We can see a meditation app taking a similar approach. Users come for the mindfulness, but they can then also explore and book yoga retreats, buy candles and cozy bedding, and communicate with their doctor or favorite wellness communities. A super app mindset can be applied to any product roadmap brainstorm.
At this point, it’s hopefully clear why tech companies are bullish on super apps. Super apps help users be one click away from everything, with a single sign-on and payment information stored for easy transacting. This leads to increased app visits and time spent in-app, which fuels the flywheel for more services and revenue streams. Additionally, super apps make sense alongside the fact that consumers are less and less likely to download new apps these days.
So, what will it take for the West to catch up?

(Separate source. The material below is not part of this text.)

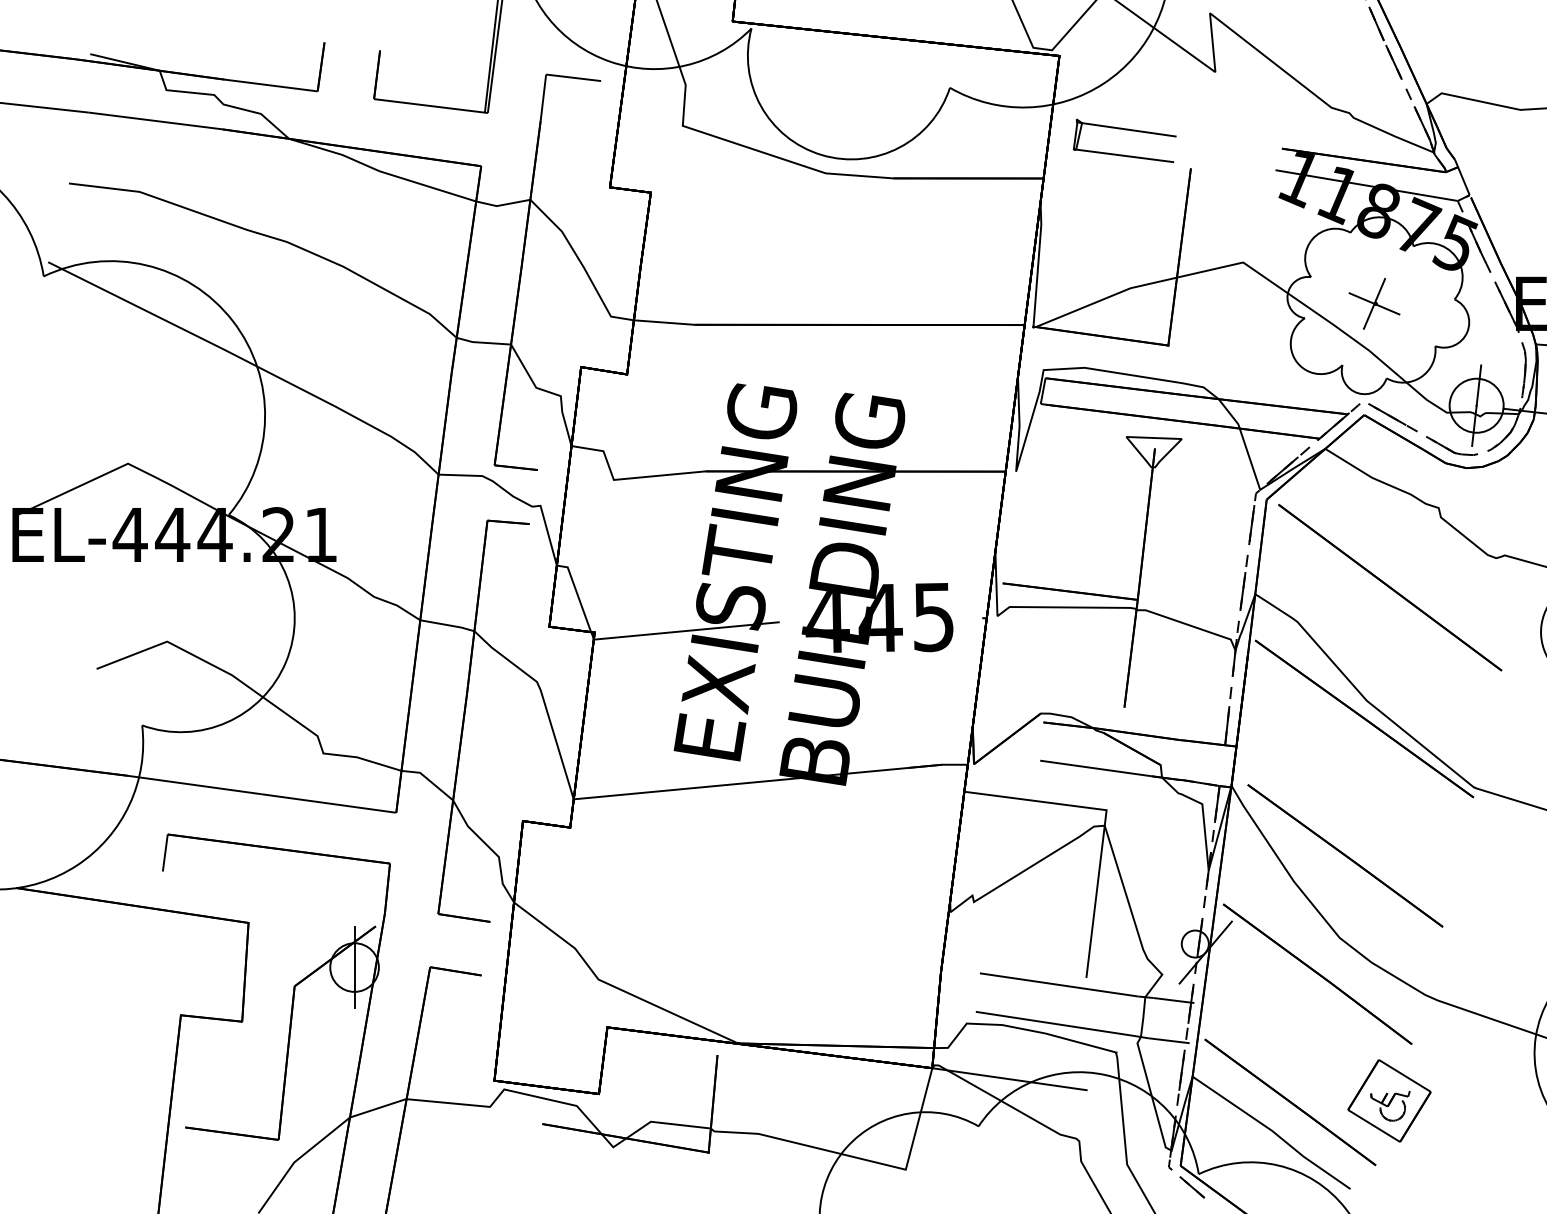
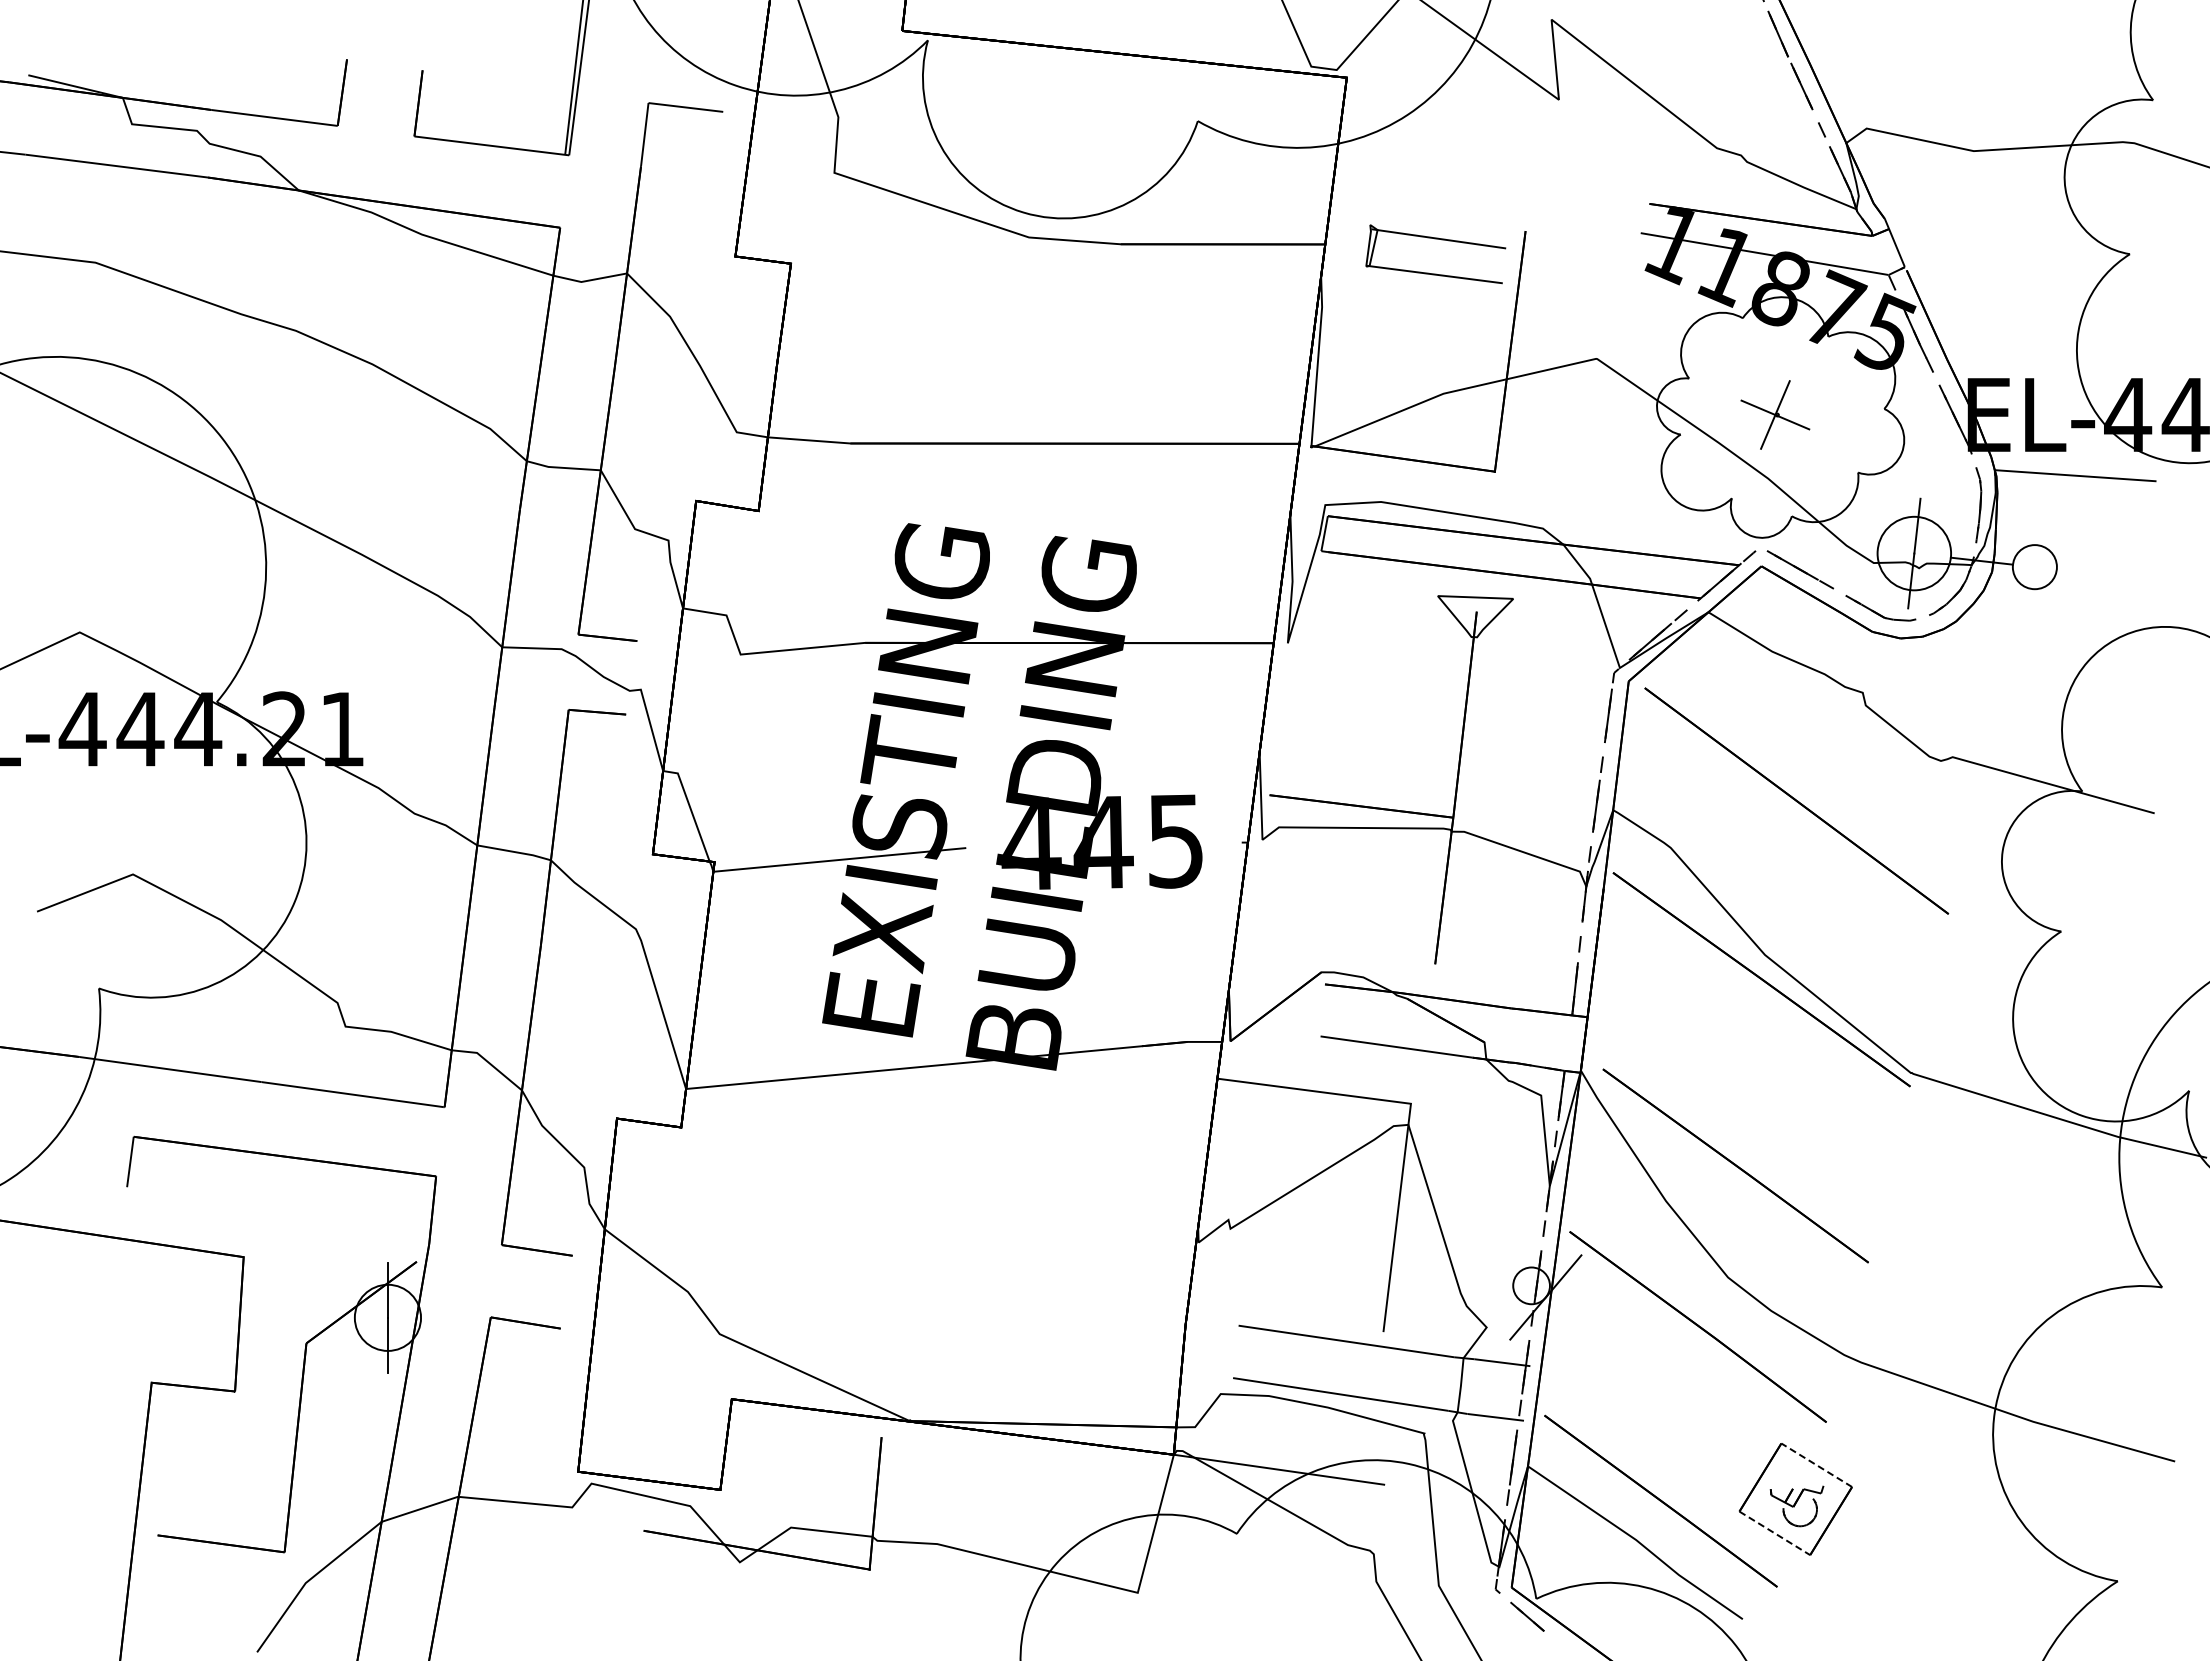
part: (1124, 130) -> (1435, 239), moved
line: (1404, 1076) -> (1816, 1465), solid -> dashed
line: (1373, 1126) -> (1774, 1533), solid -> dashed

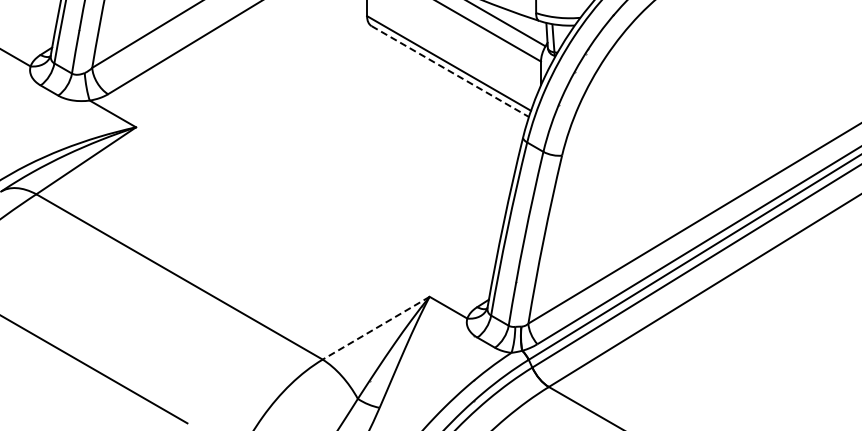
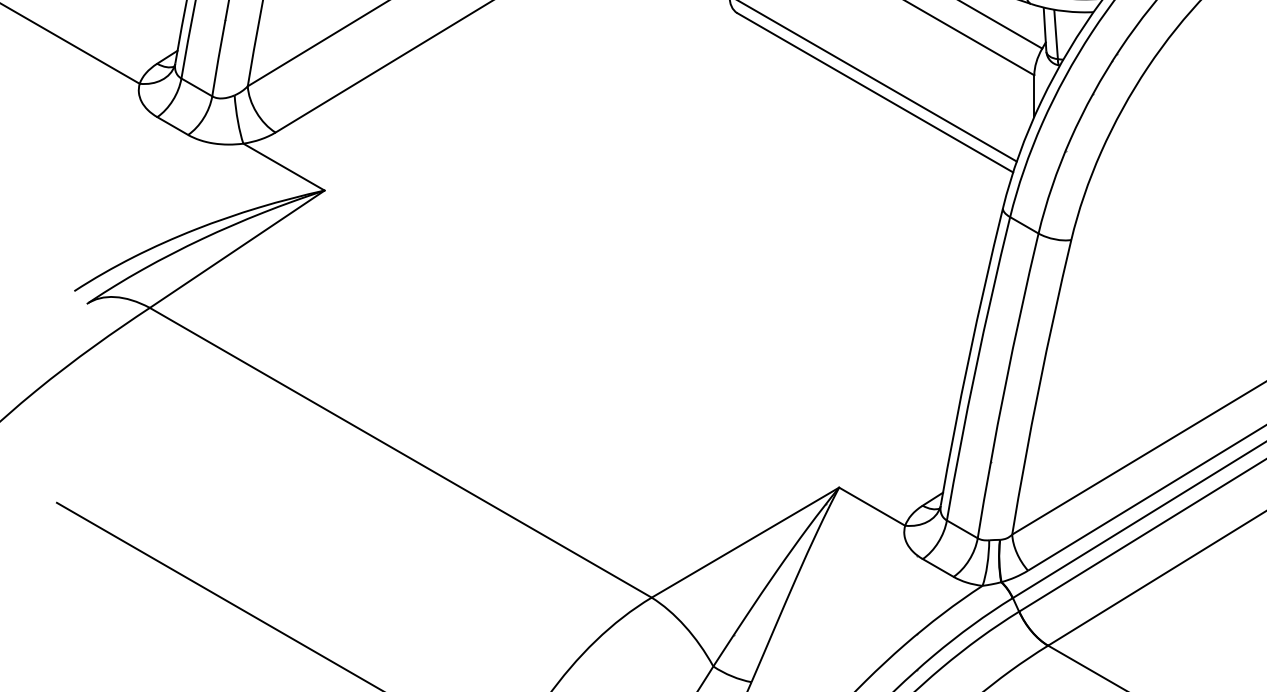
line: (450, 71) -> (875, 92), dashed -> solid
line: (375, 328) -> (744, 543), dashed -> solid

First, leadership at the highest levels of a company that wants to build a super app needs to prioritize vertical over just horizontal growth. The reason you need executive buy-in is because switching to a super app model may negatively impact things like ad revenue in the short-term, as you give more screen time to partners than your core service — but it’s key to driving traffic to those partners so the flywheel spins. Second, Western companies may need to dramatically rethink their systems of identity and user control. If I’m going to use one app for everything, I want control over what information about me is shared as a part of 1:1 friend conversations versus interest groups versus brands. Third, teams must ruthlessly focus on building truly mobile-first experiences to take advantage of all the sensors and inputs our smartphones have to offer. This will help remove friction and reduce clutter for the user, especially as they are bouncing around services.